Vu la procédure suivante :
Procédure contentieuse antérieure :
M. E...C...a demandé au tribunal administratif de Rennes d'annuler la décision de l'inspecteur du travail du 4 août 2014 autorisant son licenciement pour motif économique, ainsi que la décision implicite puis expresse du 27 mars 2015 par laquelle le ministre chargé du travail a rejeté son recours hiérarchique.
Par un jugement nos 1501359, 1501605 du 5 mai 2017, le tribunal administratif de Rennes a rejeté sa demande.
Procédure devant la cour :
Par une requête enregistrée le 4 juillet 2017, M.C..., représenté par la SELARL Brun, demande à la cour :
1°) d'annuler le jugement du tribunal administratif de Rennes du 5 mai 2017 ;
2°) d'annuler la décision de l'inspecteur du travail du 4 août 2014 autorisant son licenciement pour motif économique, ainsi que la décision implicite puis expresse du 27 mars 2015 par laquelle le ministre chargé du travail a rejeté son recours hiérarchique ;
3°) de condamner l'Etat à lui verser la somme de 2 000 euros sur le fondement de l'article L. 761-1 du code de justice administrative.
Il soutient que :
- les décisions sont entachées d'erreur de fait en l'absence de motif économique de licenciement avéré au niveau du groupe Asteelflash ;
- la société Asteelflash Bretagne n'a pas respecté son obligation de recherche sérieuse de reclassement, les offres proposées n'étant pas individualisées ;
- la société Asteelflash Bretagne n'a pas respecté son obligation conventionnelle de reclassement, telle que définie par l'accord national interprofessionnel du 10 février 1969 et par la convention collective de branche de la métallurgie :
* son reclassement devait être envisagé dans le cadre du groupe en France ou à l'étranger ;
* le mandataire judiciaire n'a entrepris aucune démarche tendant à rechercher des emplois disponibles dans le département du Finistère au sein des entreprises métallurgiques et en ne saisissant pas la commission territoriale de l'emploi compétente de manière utile.
Par un mémoire en défense, enregistré le 20 juillet 2018, MeB..., mandataire judiciaire de la société Asteelflash Bretagne, représenté par MeD..., conclut au rejet de la requête et à ce que la somme de 2 500 euros soit mise à la charge de M. C...en application de l'article L. 761-1 du code de justice administrative.

- [Exercice proposé]
Pouvez-vous recopier fidèlement le passage du texte fourni qui va de « Vu la procédure » jusqu'à « son recours hiérarchique. » inclus ?

- [Données enregistrées]
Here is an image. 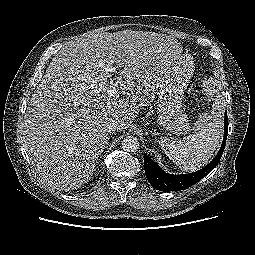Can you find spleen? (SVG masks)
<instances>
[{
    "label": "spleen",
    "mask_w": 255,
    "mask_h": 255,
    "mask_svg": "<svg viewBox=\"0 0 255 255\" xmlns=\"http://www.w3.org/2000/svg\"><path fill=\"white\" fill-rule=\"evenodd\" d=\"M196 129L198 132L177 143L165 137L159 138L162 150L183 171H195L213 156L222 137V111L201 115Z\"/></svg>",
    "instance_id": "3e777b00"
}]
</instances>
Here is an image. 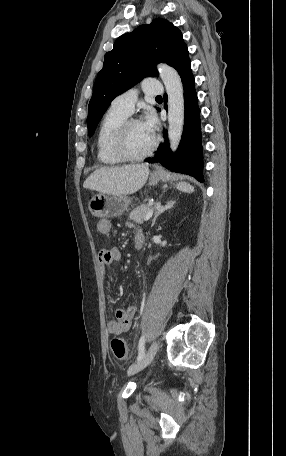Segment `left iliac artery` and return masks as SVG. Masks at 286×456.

---

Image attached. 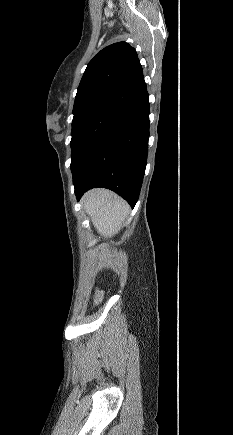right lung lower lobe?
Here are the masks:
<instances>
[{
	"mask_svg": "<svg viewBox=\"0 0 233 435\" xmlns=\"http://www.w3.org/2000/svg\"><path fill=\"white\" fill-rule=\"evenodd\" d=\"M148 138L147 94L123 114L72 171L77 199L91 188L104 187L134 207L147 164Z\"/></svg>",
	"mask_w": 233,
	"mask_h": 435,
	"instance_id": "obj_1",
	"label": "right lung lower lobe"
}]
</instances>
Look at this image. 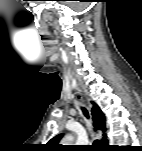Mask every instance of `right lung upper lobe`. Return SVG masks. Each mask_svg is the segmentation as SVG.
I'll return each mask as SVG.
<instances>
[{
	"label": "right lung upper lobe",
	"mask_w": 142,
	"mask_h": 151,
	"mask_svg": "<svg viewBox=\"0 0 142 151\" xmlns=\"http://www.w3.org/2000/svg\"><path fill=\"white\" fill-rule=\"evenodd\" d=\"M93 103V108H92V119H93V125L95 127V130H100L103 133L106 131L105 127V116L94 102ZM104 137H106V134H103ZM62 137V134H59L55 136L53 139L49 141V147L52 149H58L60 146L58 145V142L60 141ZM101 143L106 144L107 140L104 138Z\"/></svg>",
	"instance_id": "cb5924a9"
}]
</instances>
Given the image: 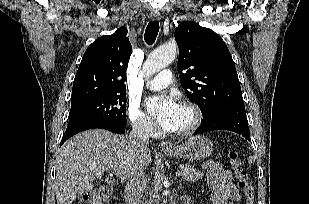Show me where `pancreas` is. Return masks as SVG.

---

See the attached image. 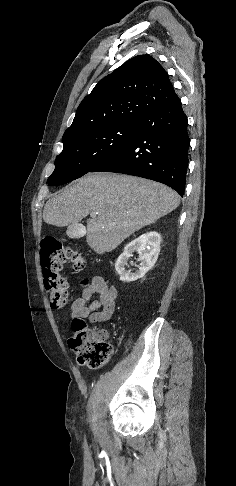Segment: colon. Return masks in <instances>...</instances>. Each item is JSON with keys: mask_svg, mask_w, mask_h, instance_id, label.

- [Réponse complète]
Vu la procédure suivante :
Procédure contentieuse antérieure :
M. E...C...a demandé au tribunal administratif de Rennes d'annuler la décision de l'inspecteur du travail du 4 août 2014 autorisant son licenciement pour motif économique, ainsi que la décision implicite puis expresse du 27 mars 2015 par laquelle le ministre chargé du travail a rejeté son recours hiérarchique.